Jazz's inner turmoil over who or what he is, is done very well. The 'Billy voice' he hears in his head, things his father either tried to teach him or sayings his father used to have, really gives the reader a great idea of Jazz's struggle. We continue to learn more in this novel about how Jazz grew up, how things happened. (I continue to hate Billy Dent a little bit extra for, Rusty, the dog, every time he's mentioned.) We also learn a little more about Billy in Game, too.

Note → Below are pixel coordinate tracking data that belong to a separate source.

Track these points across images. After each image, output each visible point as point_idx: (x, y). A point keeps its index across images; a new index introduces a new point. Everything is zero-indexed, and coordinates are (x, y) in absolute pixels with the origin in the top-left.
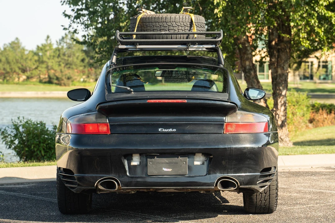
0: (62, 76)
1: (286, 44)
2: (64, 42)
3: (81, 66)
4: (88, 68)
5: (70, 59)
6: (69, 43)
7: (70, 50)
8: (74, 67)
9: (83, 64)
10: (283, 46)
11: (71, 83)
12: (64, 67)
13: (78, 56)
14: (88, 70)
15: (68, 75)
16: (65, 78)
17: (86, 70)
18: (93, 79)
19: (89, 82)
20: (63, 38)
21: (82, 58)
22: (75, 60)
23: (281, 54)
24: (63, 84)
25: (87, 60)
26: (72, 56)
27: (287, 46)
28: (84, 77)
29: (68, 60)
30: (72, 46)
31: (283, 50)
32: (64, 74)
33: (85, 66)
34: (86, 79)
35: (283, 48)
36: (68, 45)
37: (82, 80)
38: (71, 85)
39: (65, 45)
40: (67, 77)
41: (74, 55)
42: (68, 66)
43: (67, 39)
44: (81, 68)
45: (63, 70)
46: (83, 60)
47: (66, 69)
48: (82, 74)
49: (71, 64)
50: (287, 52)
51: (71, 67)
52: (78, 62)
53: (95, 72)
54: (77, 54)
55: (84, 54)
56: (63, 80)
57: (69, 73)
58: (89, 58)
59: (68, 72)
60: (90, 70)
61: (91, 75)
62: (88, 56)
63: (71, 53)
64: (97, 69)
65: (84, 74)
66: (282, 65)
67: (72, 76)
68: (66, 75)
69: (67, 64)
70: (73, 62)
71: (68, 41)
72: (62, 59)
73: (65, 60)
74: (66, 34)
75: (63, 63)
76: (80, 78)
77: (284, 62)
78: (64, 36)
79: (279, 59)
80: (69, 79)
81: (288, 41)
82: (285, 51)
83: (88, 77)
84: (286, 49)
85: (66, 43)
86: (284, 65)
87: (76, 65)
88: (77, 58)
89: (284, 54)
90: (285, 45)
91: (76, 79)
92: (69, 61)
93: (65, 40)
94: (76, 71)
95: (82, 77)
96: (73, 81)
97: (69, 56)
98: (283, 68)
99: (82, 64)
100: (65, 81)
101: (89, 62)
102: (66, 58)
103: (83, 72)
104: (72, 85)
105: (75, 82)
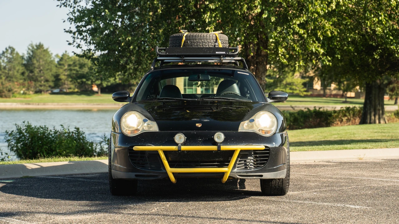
0: (3, 88)
1: (263, 57)
2: (4, 56)
3: (21, 79)
4: (28, 81)
5: (11, 72)
6: (9, 58)
7: (11, 63)
8: (14, 79)
9: (24, 77)
10: (261, 60)
11: (11, 95)
12: (5, 79)
13: (19, 70)
14: (28, 83)
15: (9, 87)
16: (6, 90)
17: (26, 83)
18: (32, 91)
19: (29, 94)
20: (4, 53)
21: (22, 71)
22: (16, 73)
23: (259, 67)
24: (4, 96)
25: (27, 74)
26: (12, 69)
27: (264, 59)
28: (24, 89)
29: (8, 74)
30: (13, 60)
31: (261, 63)
32: (5, 86)
33: (25, 80)
34: (26, 92)
35: (261, 61)
36: (8, 59)
37: (22, 92)
38: (11, 97)
39: (5, 59)
40: (7, 89)
41: (15, 68)
42: (9, 79)
43: (7, 54)
44: (21, 81)
45: (4, 83)
46: (23, 74)
47: (6, 82)
48: (22, 87)
49: (12, 77)
50: (264, 64)
51: (12, 79)
52: (18, 75)
53: (35, 85)
54: (17, 68)
55: (24, 68)
56: (4, 92)
57: (10, 85)
58: (29, 72)
59: (8, 85)
60: (30, 83)
61: (31, 88)
62: (27, 70)
63: (11, 67)
64: (37, 82)
65: (24, 87)
66: (260, 76)
67: (13, 88)
68: (7, 87)
69: (7, 77)
70: (13, 75)
71: (9, 56)
72: (3, 72)
73: (6, 73)
74: (6, 49)
75: (4, 76)
76: (20, 91)
77: (261, 74)
78: (5, 50)
79: (257, 71)
80: (9, 91)
81: (265, 55)
82: (263, 64)
83: (28, 89)
84: (263, 62)
85: (7, 57)
86: (262, 76)
87: (16, 78)
88: (18, 72)
89: (261, 66)
90: (263, 59)
91: (16, 91)
92: (10, 75)
93: (6, 55)
94: (16, 83)
95: (22, 90)
96: (13, 93)
97: (10, 70)
98: (261, 79)
99: (22, 77)
100: (6, 92)
101: (28, 76)
102: (6, 71)
103: (23, 85)
104: (13, 97)
105: (15, 94)
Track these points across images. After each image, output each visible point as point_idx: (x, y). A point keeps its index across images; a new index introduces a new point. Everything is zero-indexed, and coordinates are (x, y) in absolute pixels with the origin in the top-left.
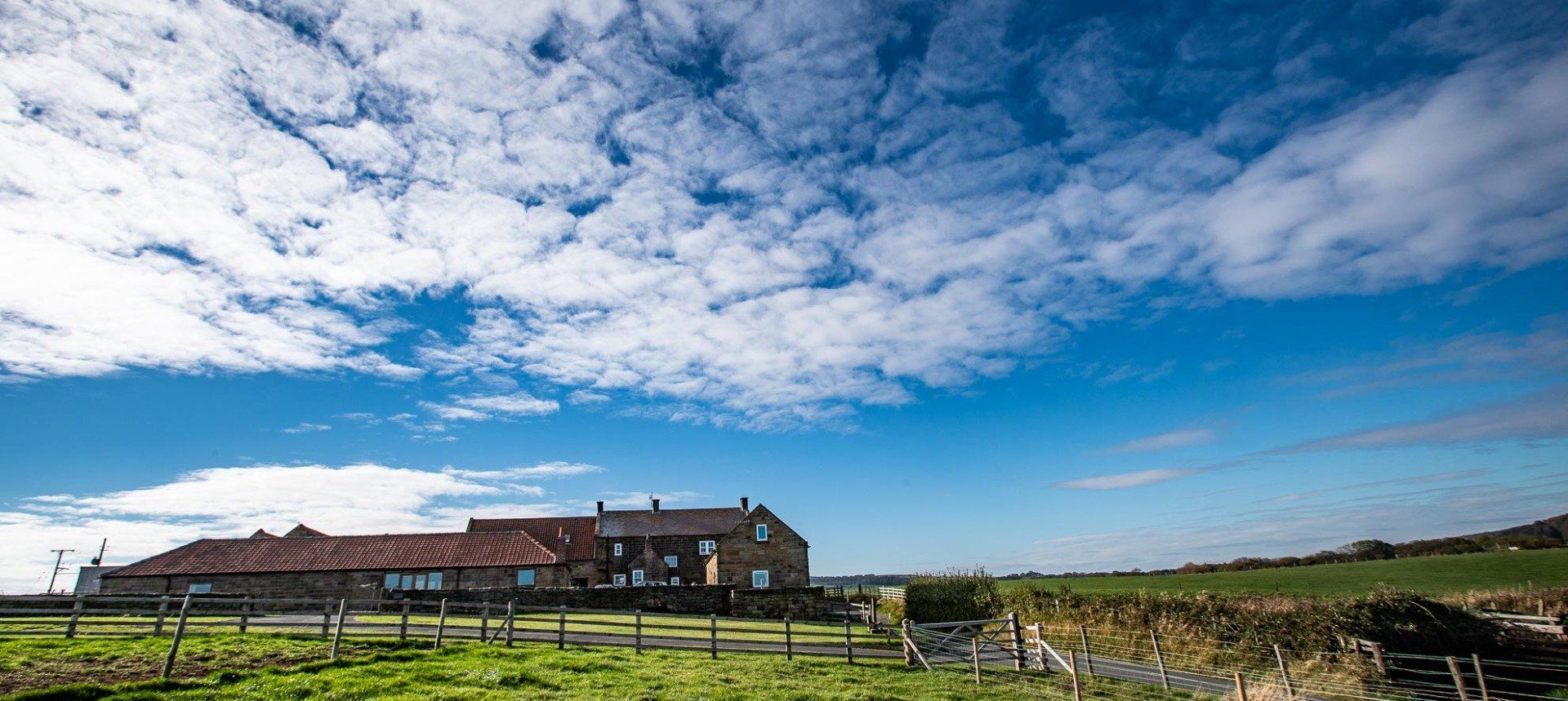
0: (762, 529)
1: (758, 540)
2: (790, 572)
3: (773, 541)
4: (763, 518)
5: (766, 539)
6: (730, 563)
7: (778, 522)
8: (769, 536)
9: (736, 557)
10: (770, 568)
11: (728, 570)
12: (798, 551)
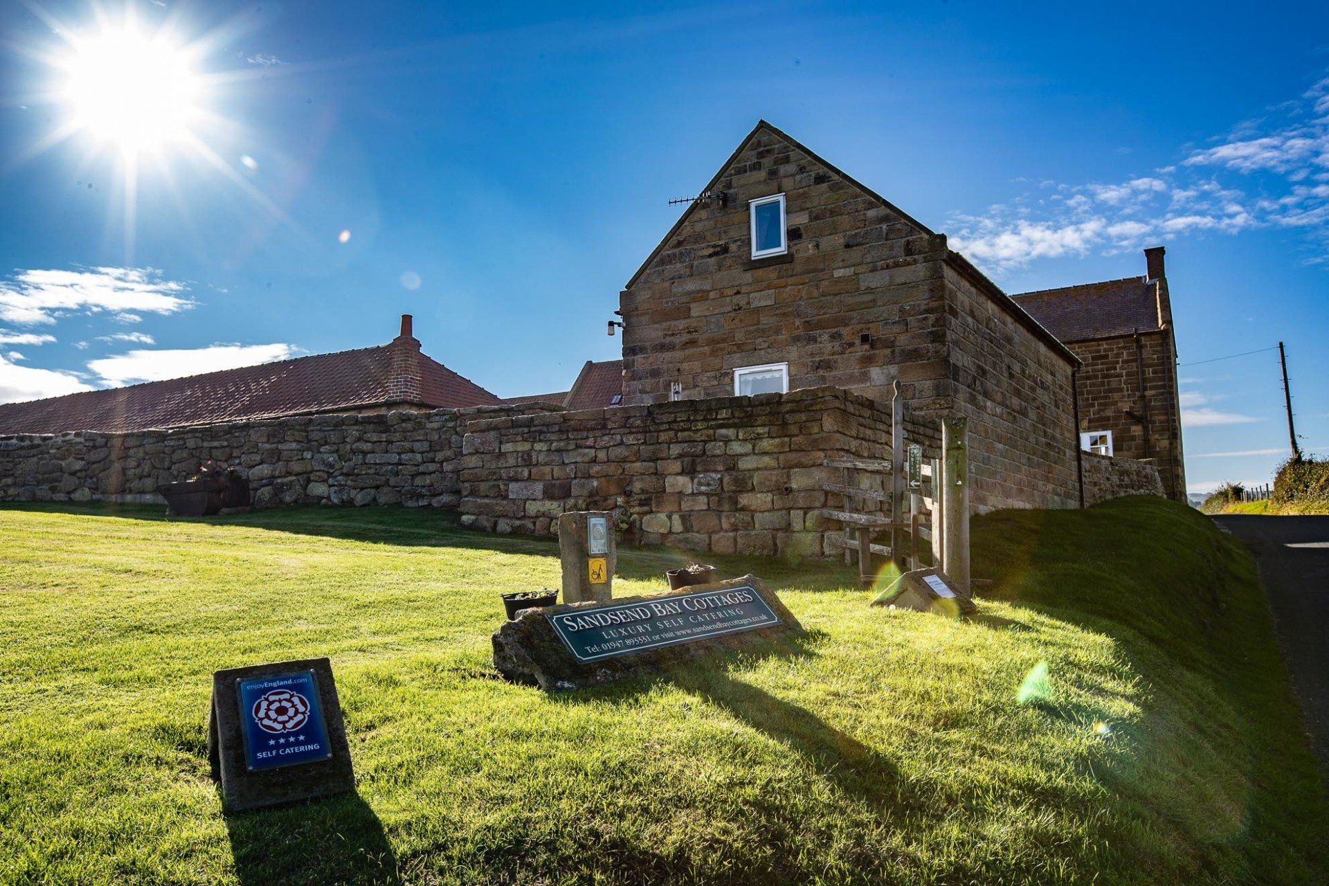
0: (769, 215)
1: (756, 254)
2: (868, 360)
3: (807, 248)
4: (773, 174)
5: (782, 249)
6: (662, 347)
7: (827, 175)
8: (794, 234)
9: (681, 324)
10: (794, 351)
11: (655, 373)
12: (903, 275)
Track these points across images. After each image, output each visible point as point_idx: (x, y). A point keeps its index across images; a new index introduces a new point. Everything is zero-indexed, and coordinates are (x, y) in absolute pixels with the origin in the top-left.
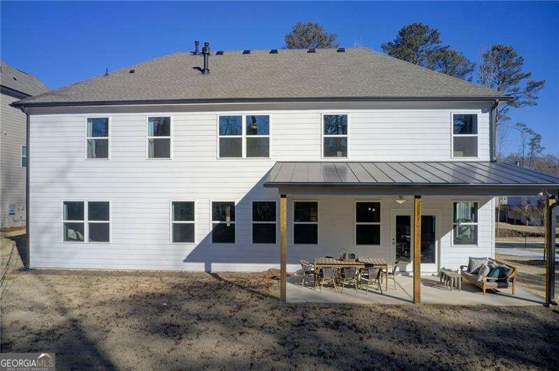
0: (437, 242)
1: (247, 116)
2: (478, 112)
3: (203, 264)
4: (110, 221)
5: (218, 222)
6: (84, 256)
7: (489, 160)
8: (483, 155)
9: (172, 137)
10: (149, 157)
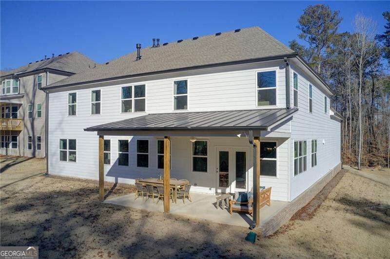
0: (247, 173)
1: (135, 86)
2: (277, 69)
3: (114, 178)
4: (77, 151)
5: (121, 152)
6: (68, 169)
7: (284, 106)
8: (281, 103)
9: (101, 102)
10: (93, 113)
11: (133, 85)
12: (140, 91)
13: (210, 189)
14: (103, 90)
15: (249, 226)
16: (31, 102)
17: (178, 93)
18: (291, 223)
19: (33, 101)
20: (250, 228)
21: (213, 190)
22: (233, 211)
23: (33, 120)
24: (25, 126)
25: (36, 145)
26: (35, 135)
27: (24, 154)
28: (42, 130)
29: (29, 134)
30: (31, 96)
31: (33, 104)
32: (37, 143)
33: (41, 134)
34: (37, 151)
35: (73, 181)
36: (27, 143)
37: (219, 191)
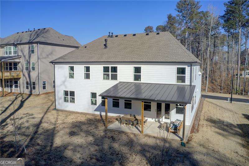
2: (186, 67)
4: (75, 97)
5: (103, 100)
6: (70, 107)
7: (189, 84)
8: (187, 82)
9: (90, 73)
10: (85, 78)
11: (110, 66)
12: (115, 70)
13: (152, 119)
14: (92, 67)
15: (180, 139)
16: (27, 61)
17: (135, 73)
18: (191, 134)
19: (29, 60)
20: (181, 140)
21: (154, 119)
22: (170, 132)
23: (30, 72)
24: (24, 75)
25: (32, 87)
26: (31, 81)
27: (24, 92)
28: (36, 78)
29: (27, 80)
30: (27, 57)
31: (29, 63)
32: (32, 86)
33: (35, 81)
34: (33, 91)
35: (75, 113)
36: (25, 85)
37: (157, 120)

The fantastic Howie, Jazz's best friend with hemophilia and his girl friend Connie who's African American (worth mentioning only because her race is something the characters have to contend with) are both back. They're both great matches for Jazz. Though Howie does back down a bit more -- likely due to the fragility his hemophilia causes, Connie has fire and will go toe to toe with both of them on anything. They're personalities are brilliant matches. All three of them.
Game gives us some great character developments but it also has some superb plot, especially later on in the novel, that is not to miss. It will definitely leave you waiting, anxiously, on Book 3.